Of the requirement to show "relevance," a former official familiar with the discussions at the time says: "Usually, it's a pretty generous standard."
The court did limit the number of people who could access the data, and it required "more stringent oversight" by the Justice Department, according to the Inspector General's report. But in May 2006, the secret court agreed that, even with the addition of the word "relevant," bulk phone records could also be collected under the law.
The legal interpretations required to make this change were "aggressive,"
says Timothy Edgar, a former top privacy lawyer at the Office of the Director of National Intelligence and the National Security Council in the Bush and Obama administrations. Still, considering that the program previously had less congressional or court oversight, many lawmakers saw this as a step forward, he says.
"It wasn't seen that we're pushing the boundaries of surveillance law here,"
Mr. Edgar says. "It was the very opposite. You're starting from a huge amount of unilateral surveillance and putting it on a much sounder legal basis."
Some lawmakers now disagree. "The government must request specific records relevant to its investigation," Rep.
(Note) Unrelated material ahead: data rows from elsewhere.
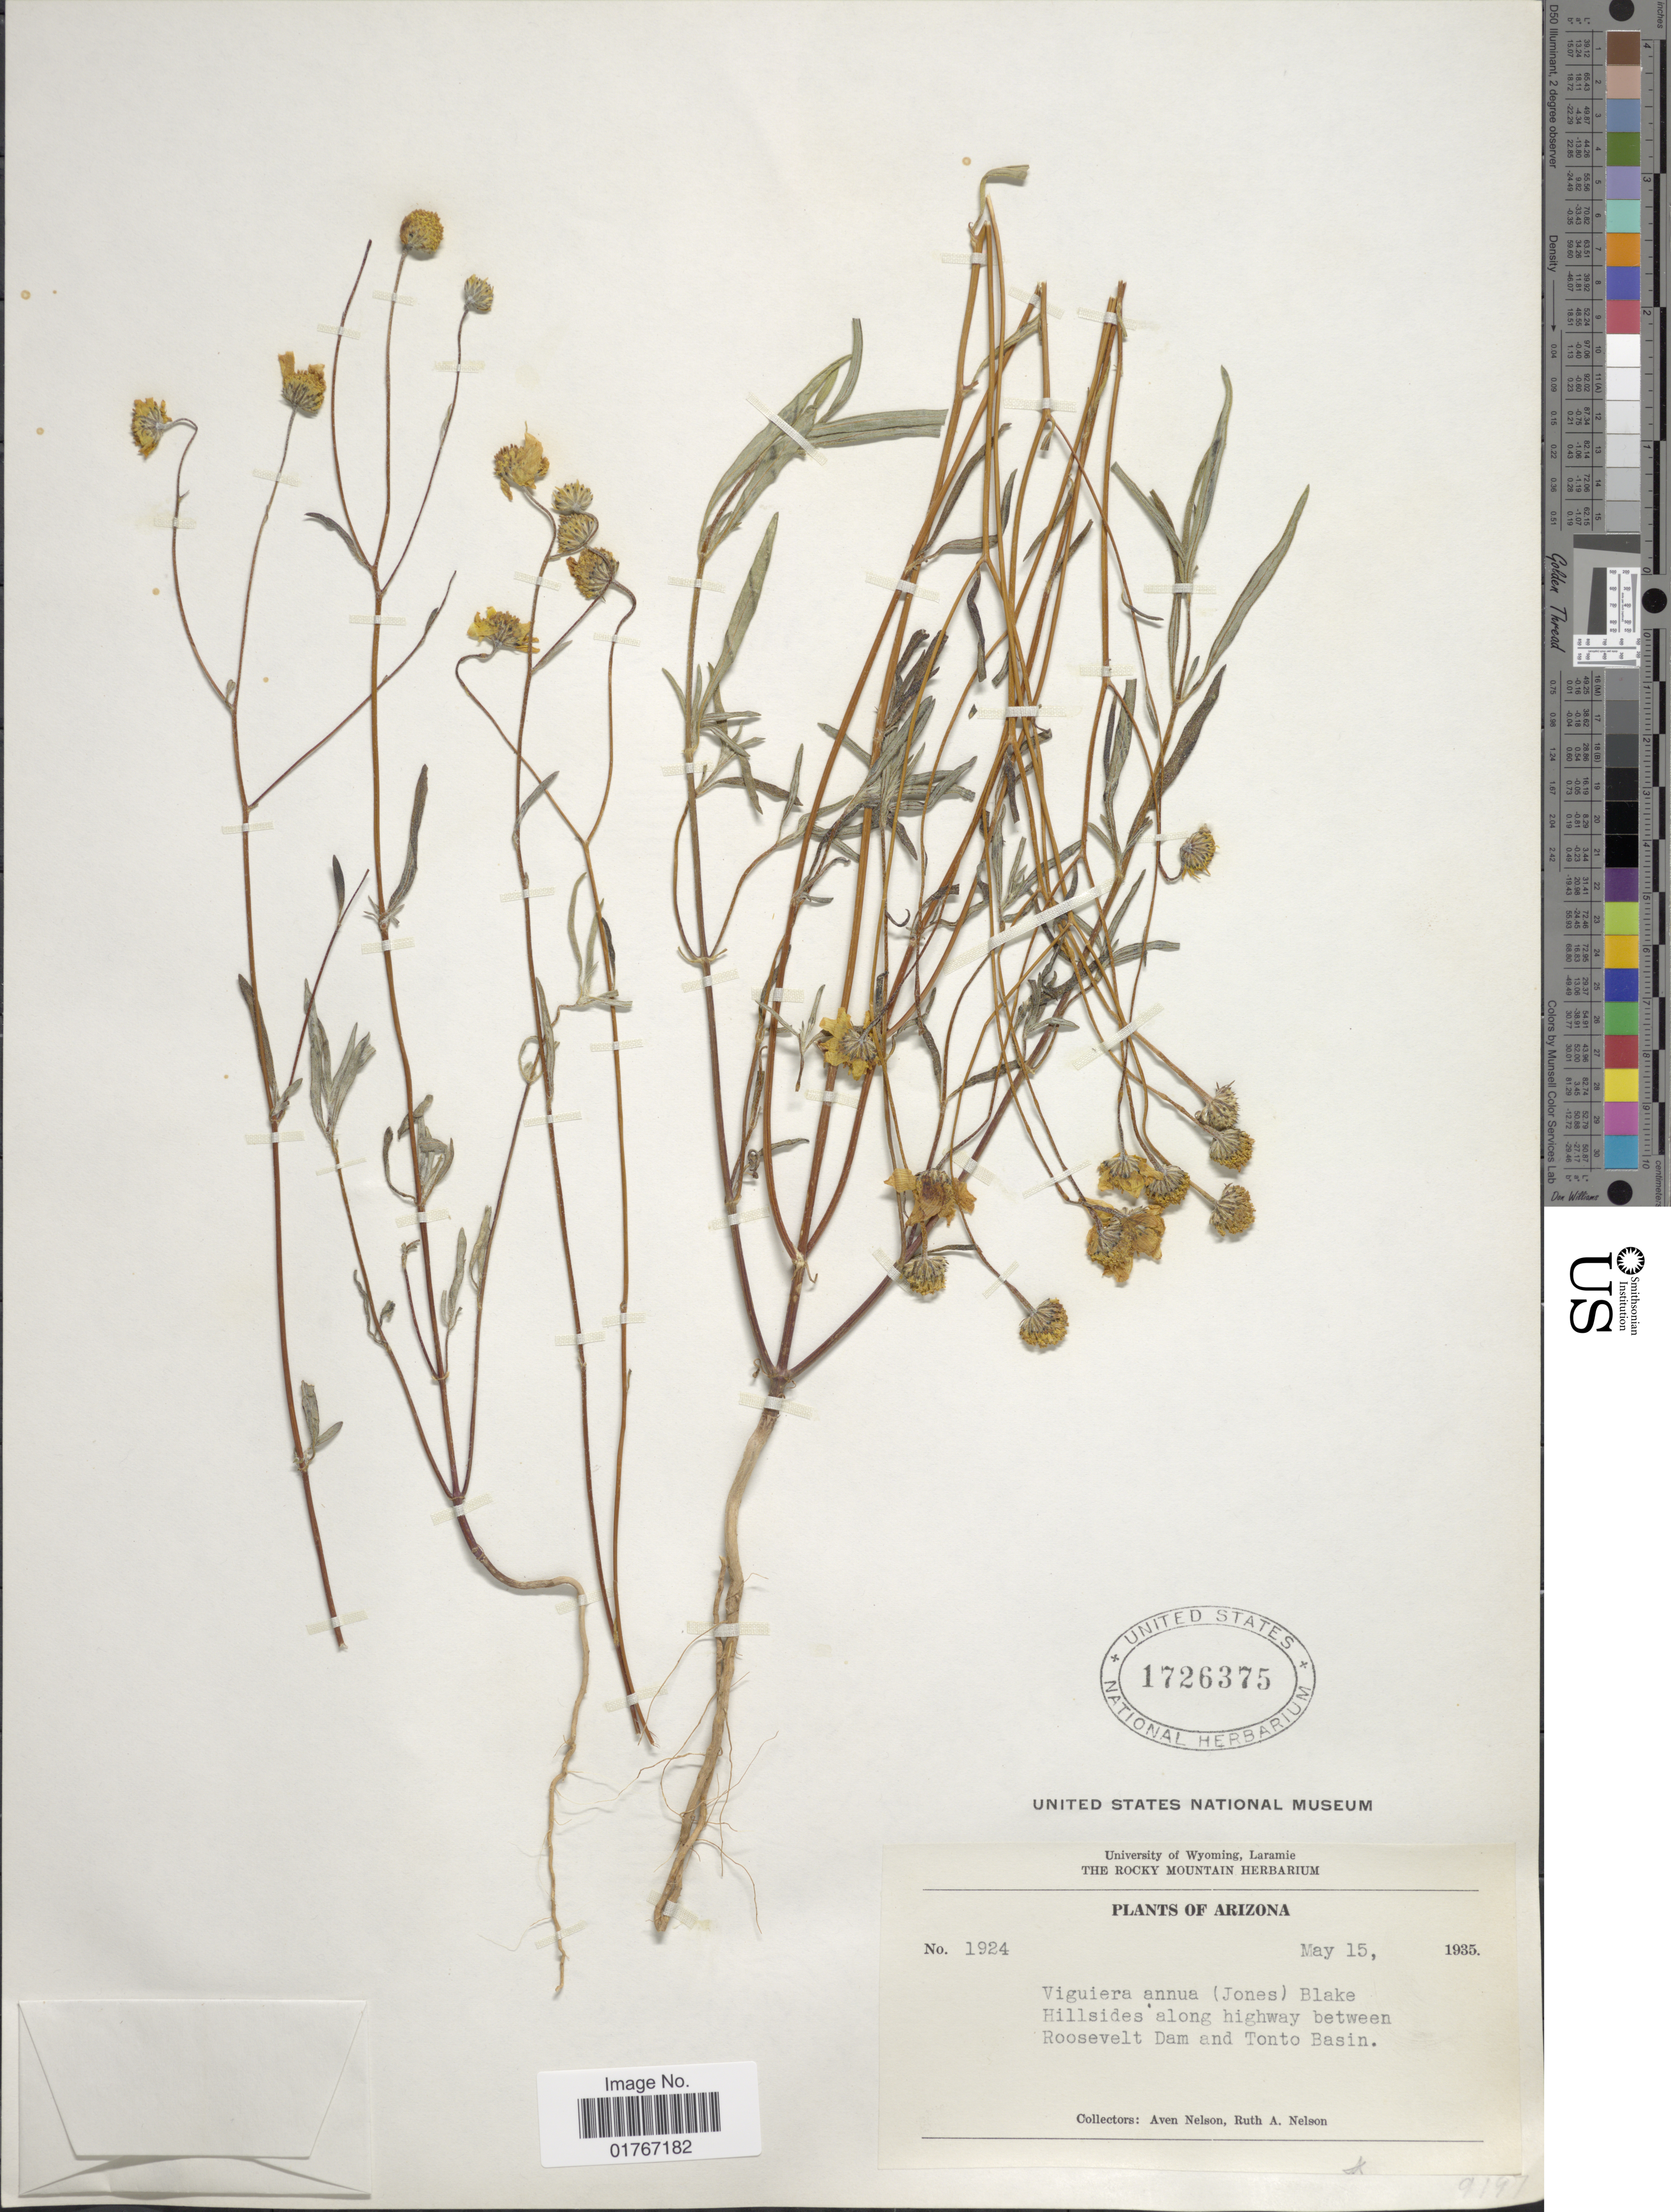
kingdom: Plantae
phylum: Tracheophyta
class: Magnoliopsida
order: Asterales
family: Asteraceae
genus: Heliomeris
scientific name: Heliomeris annua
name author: (M.E. Jones) Cockerell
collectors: A. Nelson & R. A. Nelson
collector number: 1924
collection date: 1935-05-15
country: United States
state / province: Arizona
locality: Hillsides along highway between Roosevelt Dam and Tonto Basin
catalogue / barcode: US 1726375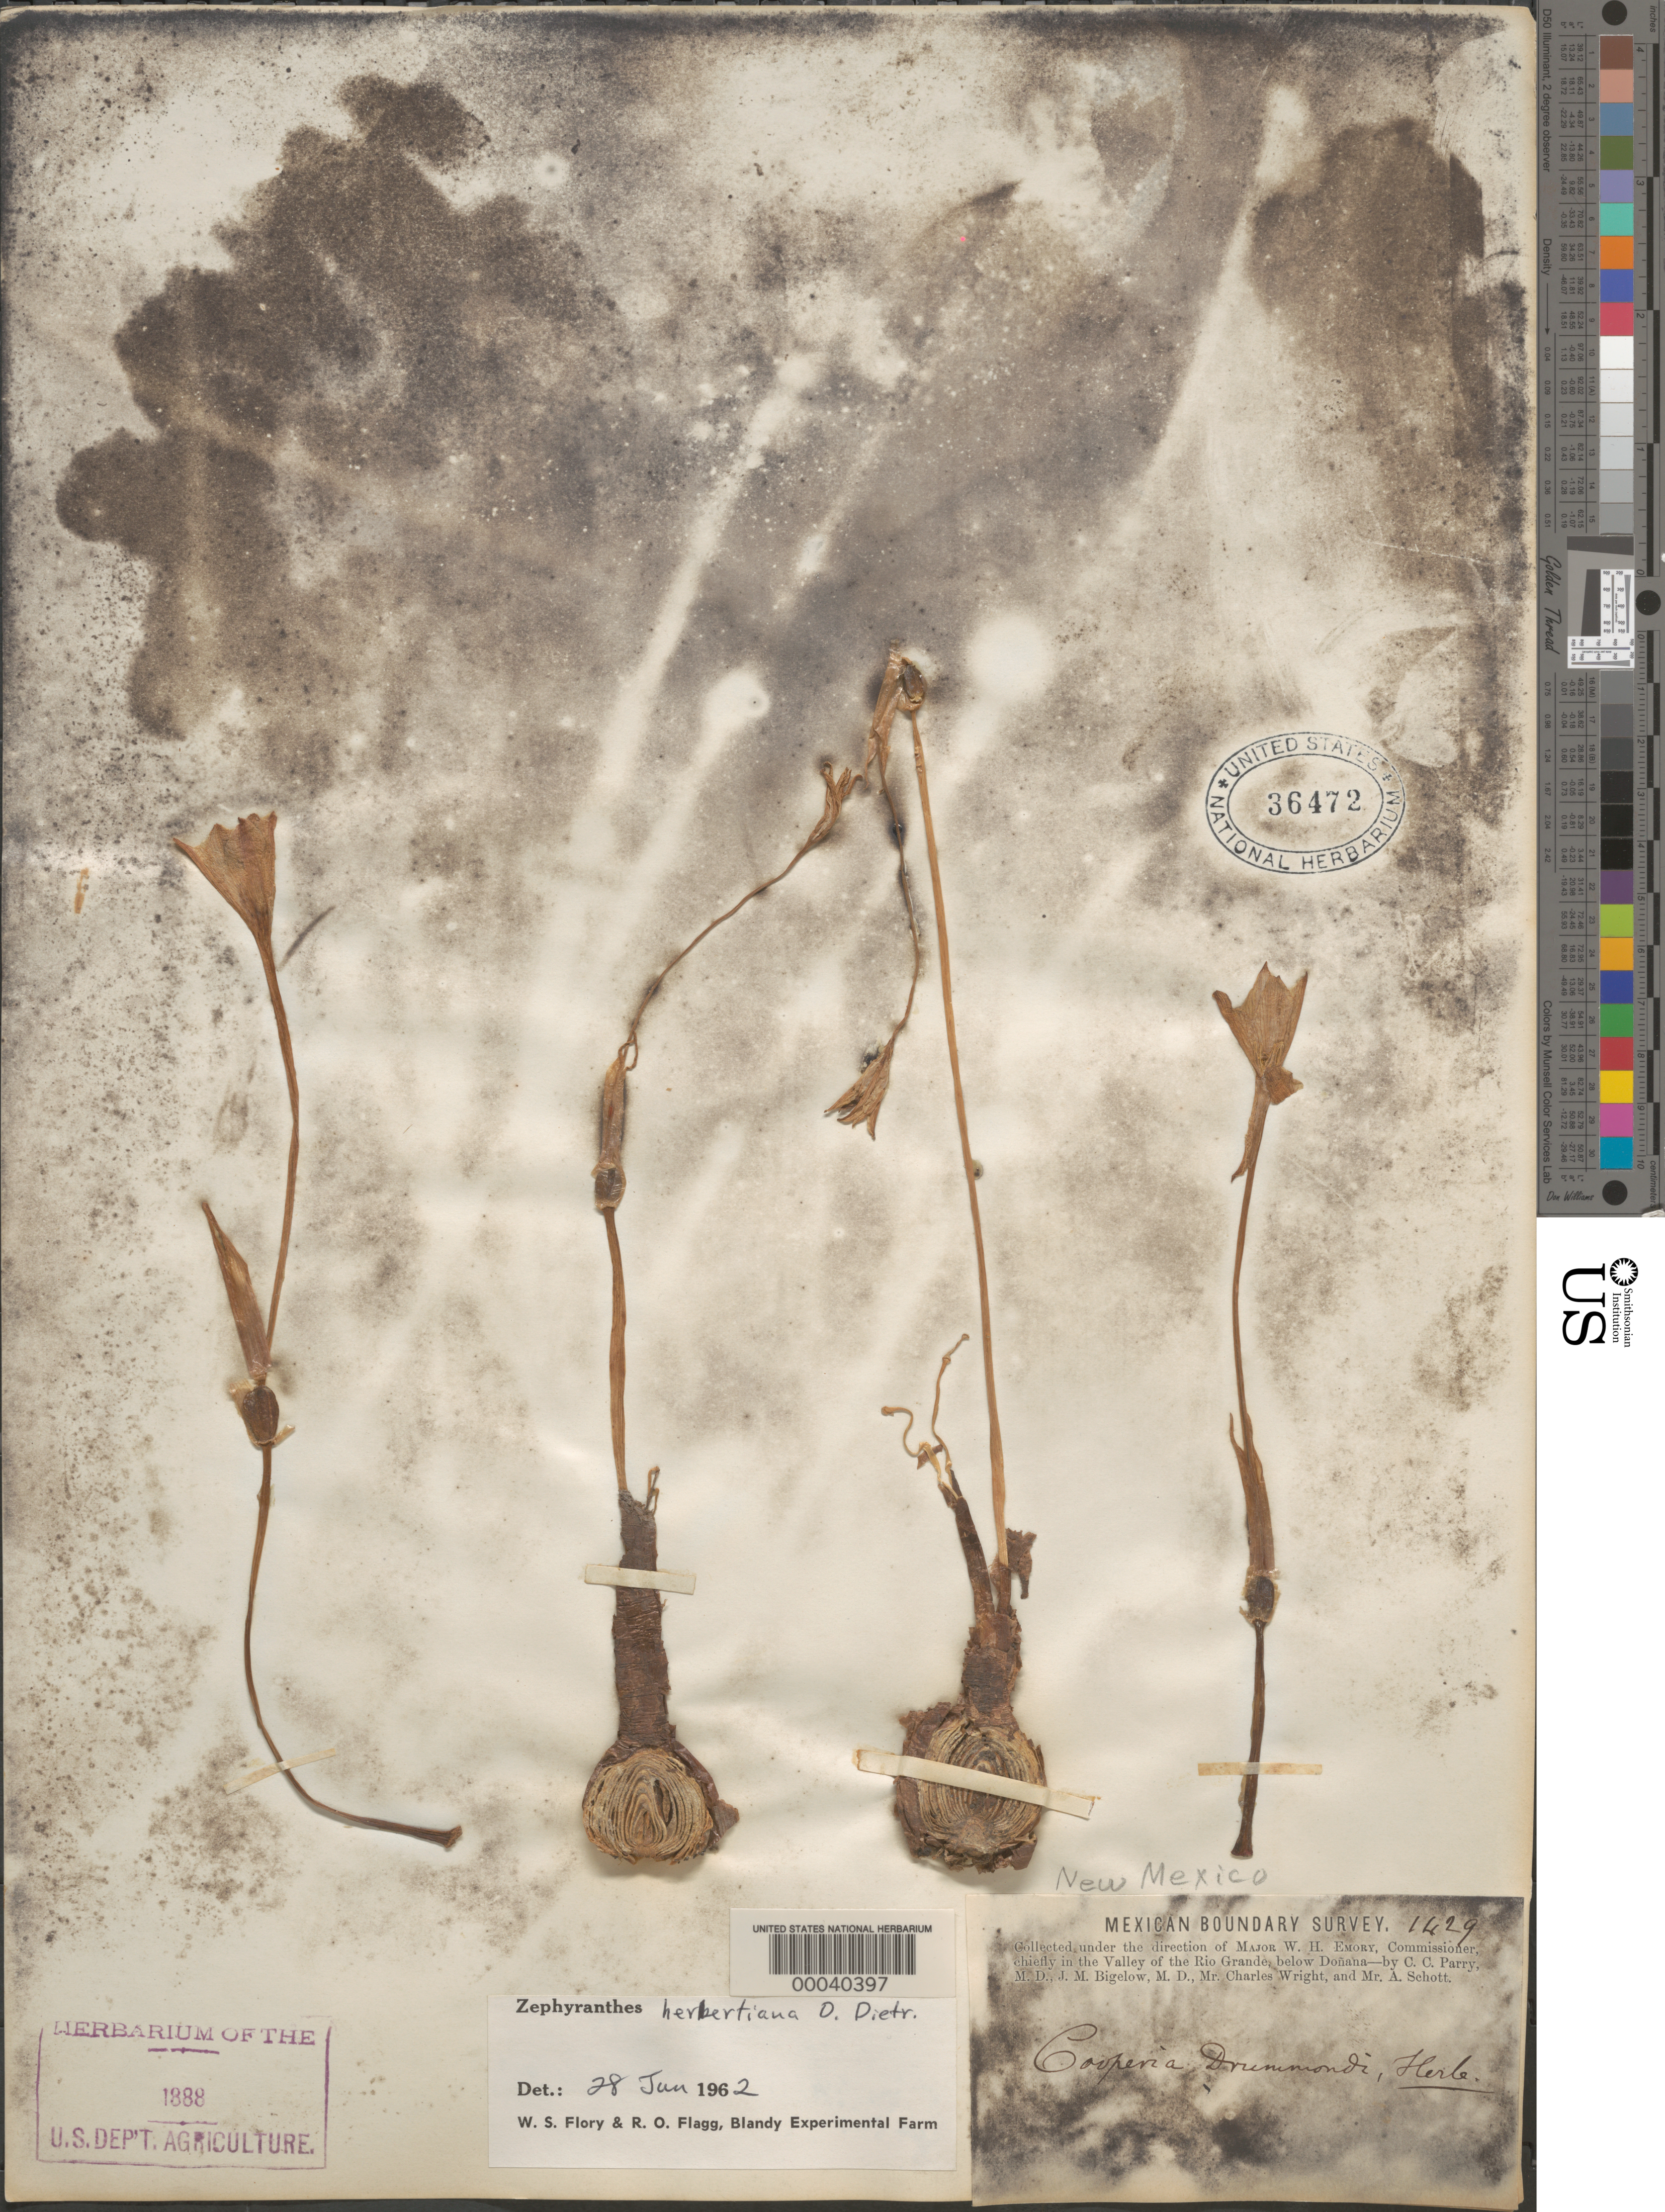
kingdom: Plantae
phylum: Tracheophyta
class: Liliopsida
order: Asparagales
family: Amaryllidaceae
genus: Zephyranthes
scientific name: Zephyranthes herbertiana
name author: D. Dietr.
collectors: C. C. Parry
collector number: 1429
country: United States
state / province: New Mexico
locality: In the valley of the rio grande, below dona ana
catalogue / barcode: US 36472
Jim Sensenbrenner (R., Wis.), one of the authors of the Patriot Act, says. "To argue otherwise renders the provision meaningless," he says. "It's like scooping up the entire ocean to guarantee you catch a fish."
Given the traditional legal definition of relevant, Mr. Edgar says, it is "a fair point" to say that someone reading the law might believe it refers to "individualized requests" or "requests in small batches, rather than in bulk database form." From that standpoint, he says, the reinterpretation of relevant amounts to "secret law."
Still, he says, Congress repeatedly had the option to prohibit in legislation the bulk collection of records, and it didn't.
Defenders of using the Patriot Act this way make similar arguments. In a statement last month, the chair and ranking minority member on the Senate Intelligence Committee said that both the House and Senate Intelligence and Judiciary committees have "been briefed extensively" on this.
Mr. Edgar added, however, that Congress couldn't fully debate the issue because the program wasn't public.